COPENHAGEN, Denmark — Ceritinib significantly prolonged PFS compared with chemotherapy in patients with anaplastic lymphoma kinase–rearranged non–small cell lung cancer previously treated with crizotinib, according to randomized phase 3 study results presented at the European Society for Medical Oncology Congress.
Ceritinib (Zykadia, Novartis) also conferred greater improvement in lung cancer–specific symptoms and overall health status, while demonstrating a manageable safety profile.
“Ceritinib demonstrated superior efficacy compared with standard second-line chemotherapy in crizotinib-resistant ALK–positive patients, establishing ceritinib as a preferred treatment option in this patient population,” Giorgio Scagliotti, MD, head of the department of oncology at University of Turin in Italy, said during a press conference.

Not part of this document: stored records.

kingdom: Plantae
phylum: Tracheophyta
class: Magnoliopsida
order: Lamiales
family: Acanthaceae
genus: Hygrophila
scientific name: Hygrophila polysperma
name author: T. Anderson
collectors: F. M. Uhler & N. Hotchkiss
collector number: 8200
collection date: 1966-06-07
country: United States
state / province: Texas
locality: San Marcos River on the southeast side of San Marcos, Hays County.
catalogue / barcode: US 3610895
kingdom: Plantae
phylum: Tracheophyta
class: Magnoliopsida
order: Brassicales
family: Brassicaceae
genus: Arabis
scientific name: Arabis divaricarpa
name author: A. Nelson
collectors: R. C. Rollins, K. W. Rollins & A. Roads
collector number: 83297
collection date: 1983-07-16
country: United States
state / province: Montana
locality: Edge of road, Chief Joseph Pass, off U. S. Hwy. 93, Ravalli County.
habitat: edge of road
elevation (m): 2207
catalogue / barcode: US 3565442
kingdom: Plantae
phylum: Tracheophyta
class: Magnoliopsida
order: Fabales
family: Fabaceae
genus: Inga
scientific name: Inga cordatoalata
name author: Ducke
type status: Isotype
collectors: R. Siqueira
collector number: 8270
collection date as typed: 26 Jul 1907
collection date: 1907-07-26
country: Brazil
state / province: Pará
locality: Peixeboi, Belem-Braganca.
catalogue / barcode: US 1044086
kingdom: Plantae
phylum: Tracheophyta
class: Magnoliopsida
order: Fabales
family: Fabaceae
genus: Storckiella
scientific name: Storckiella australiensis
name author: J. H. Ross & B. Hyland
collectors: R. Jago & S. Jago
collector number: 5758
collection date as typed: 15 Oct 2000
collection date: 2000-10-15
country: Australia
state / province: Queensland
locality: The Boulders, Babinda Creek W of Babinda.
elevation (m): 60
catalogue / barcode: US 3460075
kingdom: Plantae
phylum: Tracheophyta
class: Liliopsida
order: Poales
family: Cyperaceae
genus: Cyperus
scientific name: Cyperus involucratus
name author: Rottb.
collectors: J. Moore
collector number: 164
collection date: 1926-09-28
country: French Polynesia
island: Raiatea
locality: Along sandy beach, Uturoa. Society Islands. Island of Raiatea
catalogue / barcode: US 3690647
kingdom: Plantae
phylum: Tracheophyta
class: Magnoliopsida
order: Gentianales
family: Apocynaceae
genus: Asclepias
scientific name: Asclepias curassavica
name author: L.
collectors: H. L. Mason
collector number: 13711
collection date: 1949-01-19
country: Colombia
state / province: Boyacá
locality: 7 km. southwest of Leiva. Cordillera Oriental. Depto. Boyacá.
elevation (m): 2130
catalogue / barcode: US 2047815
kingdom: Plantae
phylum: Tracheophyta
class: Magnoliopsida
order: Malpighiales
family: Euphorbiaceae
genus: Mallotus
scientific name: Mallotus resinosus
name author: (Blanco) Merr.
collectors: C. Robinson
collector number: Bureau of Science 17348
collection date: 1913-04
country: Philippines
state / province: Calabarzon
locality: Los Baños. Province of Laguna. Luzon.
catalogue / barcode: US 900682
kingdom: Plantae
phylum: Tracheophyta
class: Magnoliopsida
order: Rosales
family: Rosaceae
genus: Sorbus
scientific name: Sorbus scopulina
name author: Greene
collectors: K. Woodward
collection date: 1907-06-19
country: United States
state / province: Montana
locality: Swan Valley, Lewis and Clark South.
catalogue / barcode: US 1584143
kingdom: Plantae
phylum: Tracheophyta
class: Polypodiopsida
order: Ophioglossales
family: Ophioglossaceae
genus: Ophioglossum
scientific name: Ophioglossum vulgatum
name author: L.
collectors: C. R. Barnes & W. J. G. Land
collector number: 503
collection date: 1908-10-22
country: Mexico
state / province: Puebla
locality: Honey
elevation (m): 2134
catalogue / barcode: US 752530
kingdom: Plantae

Crizotinib (Xalkori, Pfizer), a first-generation anaplastic lymphoma kinase inhibitor, has demonstrated efficacy in patients with ALK–positive NSCLC. However, the majority of patients develop resistance and experience disease progression.
Prior phase 1 and phase 2 studies showed ceritinib, a second-generation ALK inhibitor, was highly active in crizotinib-pretreated patients.
In the international, multicenter, open-label ASCEND-5 study, Scagliotti and colleagues compared ceritinib with chemotherapy in patients with ALK–positive NSCLC who previously received crizotinib and up to two chemotherapy regimens.
Researchers randomly assigned 231 patients (median age, 54 years) to 750 mg oral ceritinib daily (n = 115) or chemotherapy (n = 116). Chemotherapy regimens included pemetrexed 500 mg/m2 or docetaxel 75 mg/m2.
Patients who discontinued chemotherapy due to disease progression were allowed to cross over to ceritinib.
Investigators stratified patients by WHO performance status (0 vs. 1 or 2) and presence of brain metastases at screening.
PFS assessed by blinded independent review served as the primary endpoint.
Median follow-up was 16.5 months.
Patients assigned ceritinib achieved significantly longer median PFS (5.4 months vs. 1.6 months; HR = 0.49; P < .001). Ceritinib also induced a higher overall response rate (39.1% vs. 6.9%), and significantly improved lung cancer–specific symptoms and overall health status (P < .05).
“The benefit [of ceritinib] really was quite striking,” Scagliotti said. “This study opens up a new treatment paradigm after crizotinib failure.”
Researchers reported no OS benefit with ceritinib compared with chemotherapy (median, 18.1 months vs. 20.1 months). However, the fact 75 patients assigned chemotherapy crossed over to ceritinib treatment likely diluted the potential OS benefit, Scagliotti said.
The most common grade 3 or grade 4 adverse events reported in ceritinib-treated patients were nausea (7.8%), vomiting (7.8%) and diarrhea (4.3%). The most common grade 3 to grade 4 adverse events reported in chemotherapy-treated patients were neutropenia (15%), fatigue (4.4%) and nausea (1.8%).
Six patients (5.2%) assigned ceritinib and eight patients (6.9%) assigned chemotherapy discontinued treatment due to adverse events.
Prior single-arm studies suggested that ceritinib or alectinib (Alcensa, Genentech) could be viable options in the second-line setting after crizotinib has failed, according to Alice T. Shaw, MD, PhD, director of thoracic oncology at Massachusetts General Hospital Cancer Center.
“The positive effect on PFS in this phase 3 study confirms that there is greater benefit using a second ALK inhibitor over standard chemotherapy,” Shaw, who was not involved with this study, said in a press release.
Results of two trials in the first-line setting — one designed to compare ceritinib vs. chemotherapy, and the other designed to compare alectinib vs. crizotinib — are eagerly anticipated, Shaw said.
“The latter trial addresses one of the most fundamental questions in the field, which is what should be the first ALK inhibitor that patients should receive,” Shaw said. – by Mark Leiser
For more information: Scagliotti G, et al. Abstract LBA42_PR. Presented at: European Society for Medical Oncology Congress; Oct. 7-11, 2016; Copenhagen, Denmark.
Disclosure: Novartis provided funding for this study. Scagliotti reports honoraria from AstraZeneca, Clovis Oncology, Eli Lilly, Pfizer and Roche; consultant/advisory roles and speakers bureau roles with Eli Lilly; and travel, accommodations or expenses from Bayer. Please see the abstract for a list of all other researchers’ relevant financial disclosures.